_SOURCE DATA:_
========================================

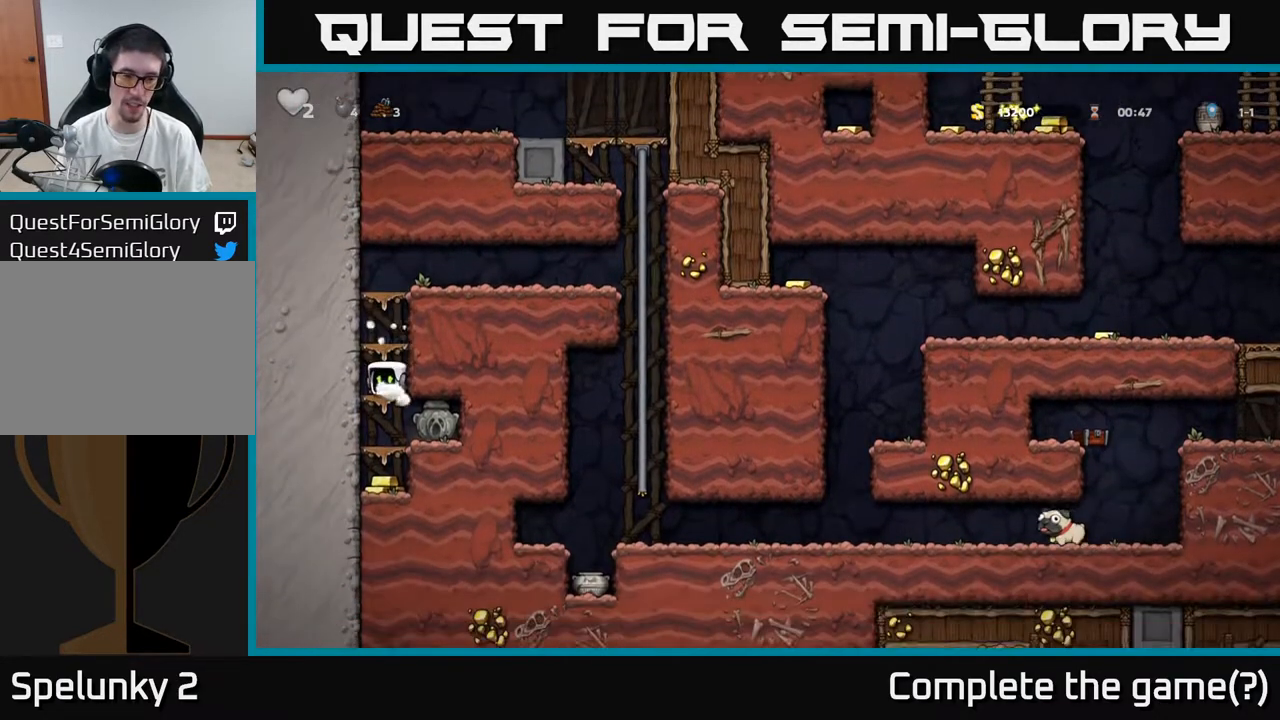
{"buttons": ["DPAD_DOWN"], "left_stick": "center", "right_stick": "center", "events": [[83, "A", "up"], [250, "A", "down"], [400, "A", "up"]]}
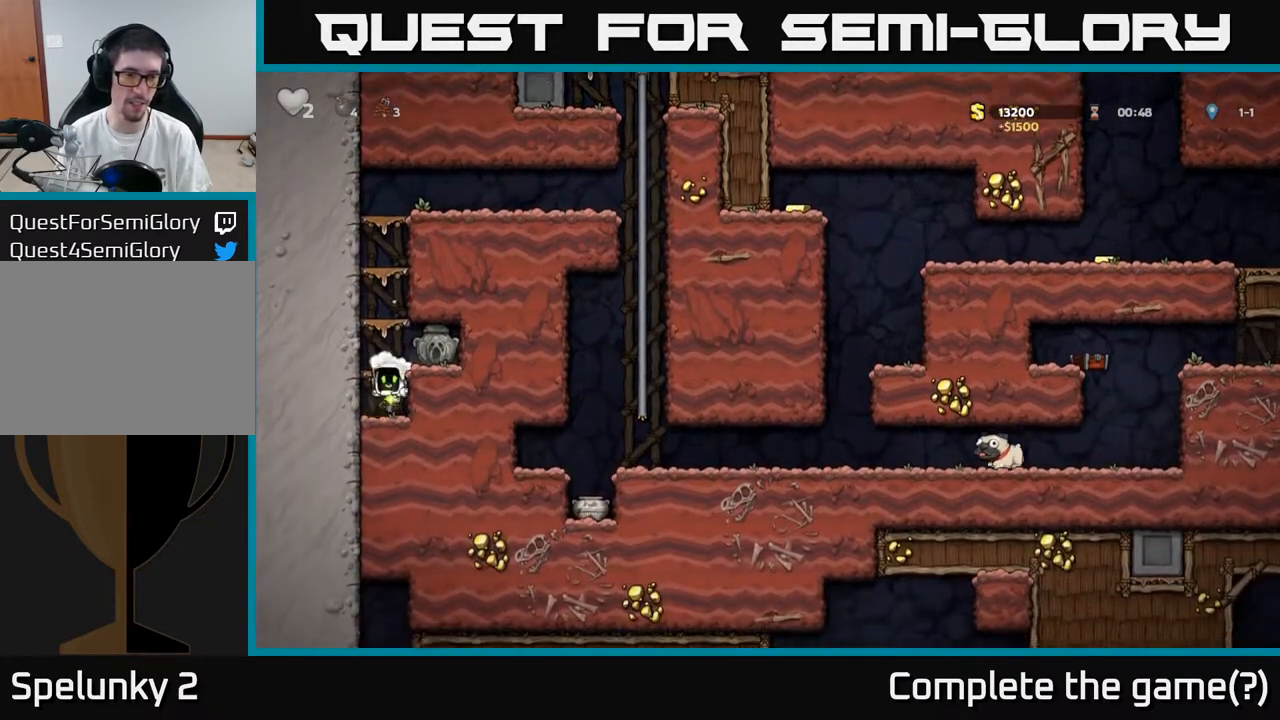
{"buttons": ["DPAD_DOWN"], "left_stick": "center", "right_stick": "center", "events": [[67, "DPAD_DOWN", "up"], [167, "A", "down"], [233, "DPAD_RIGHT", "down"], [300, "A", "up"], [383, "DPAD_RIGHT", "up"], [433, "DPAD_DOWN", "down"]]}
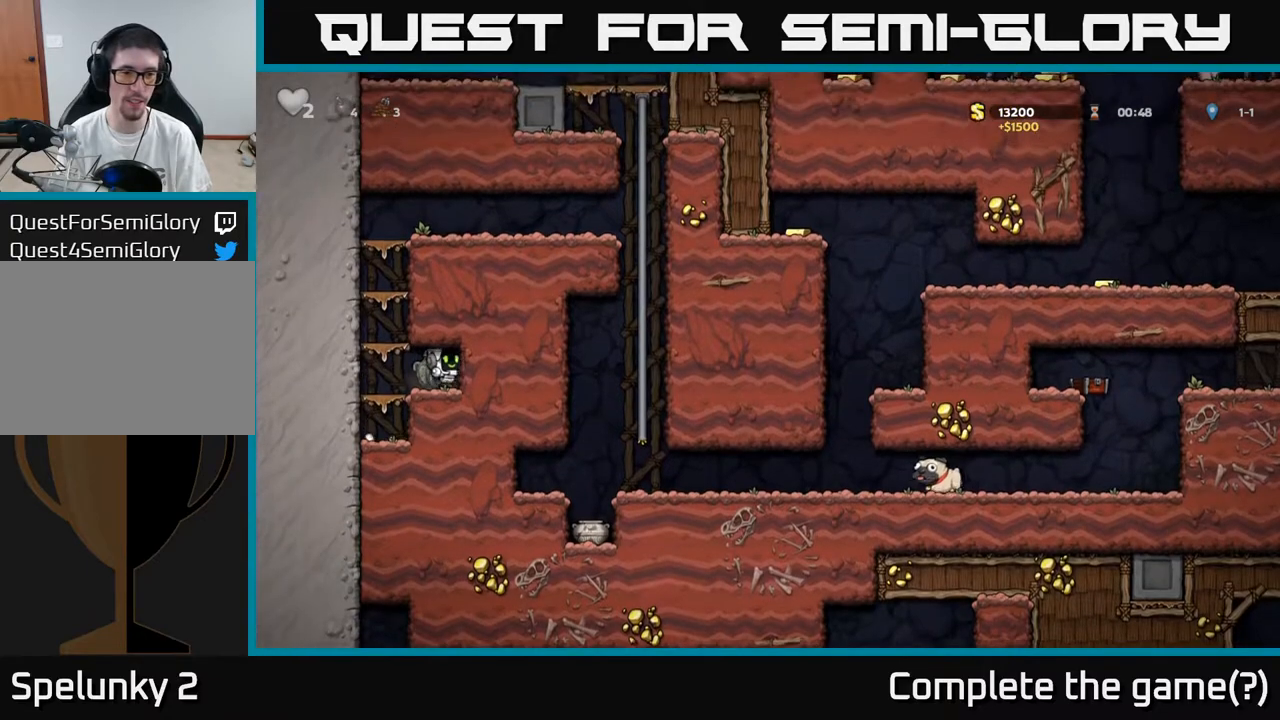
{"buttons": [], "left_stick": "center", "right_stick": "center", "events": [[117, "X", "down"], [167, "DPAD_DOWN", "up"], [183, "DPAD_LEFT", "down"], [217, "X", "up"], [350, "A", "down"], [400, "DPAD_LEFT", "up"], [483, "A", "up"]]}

========================================

_EXERCISE DESCRIPTION:_ Transcribe the data completely. No pictures should appear in the transcription.

_RESPONSE TO THE EXERCISE:_
{"buttons": ["DPAD_DOWN"], "left_stick": "center", "right_stick": "center", "events": [[83, "A", "up"], [250, "A", "down"], [400, "A", "up"]]}
{"buttons": ["DPAD_DOWN"], "left_stick": "center", "right_stick": "center", "events": [[67, "DPAD_DOWN", "up"], [167, "A", "down"], [233, "DPAD_RIGHT", "down"], [300, "A", "up"], [383, "DPAD_RIGHT", "up"], [433, "DPAD_DOWN", "down"]]}
{"buttons": [], "left_stick": "center", "right_stick": "center", "events": [[117, "X", "down"], [167, "DPAD_DOWN", "up"], [183, "DPAD_LEFT", "down"], [217, "X", "up"], [350, "A", "down"], [400, "DPAD_LEFT", "up"], [483, "A", "up"]]}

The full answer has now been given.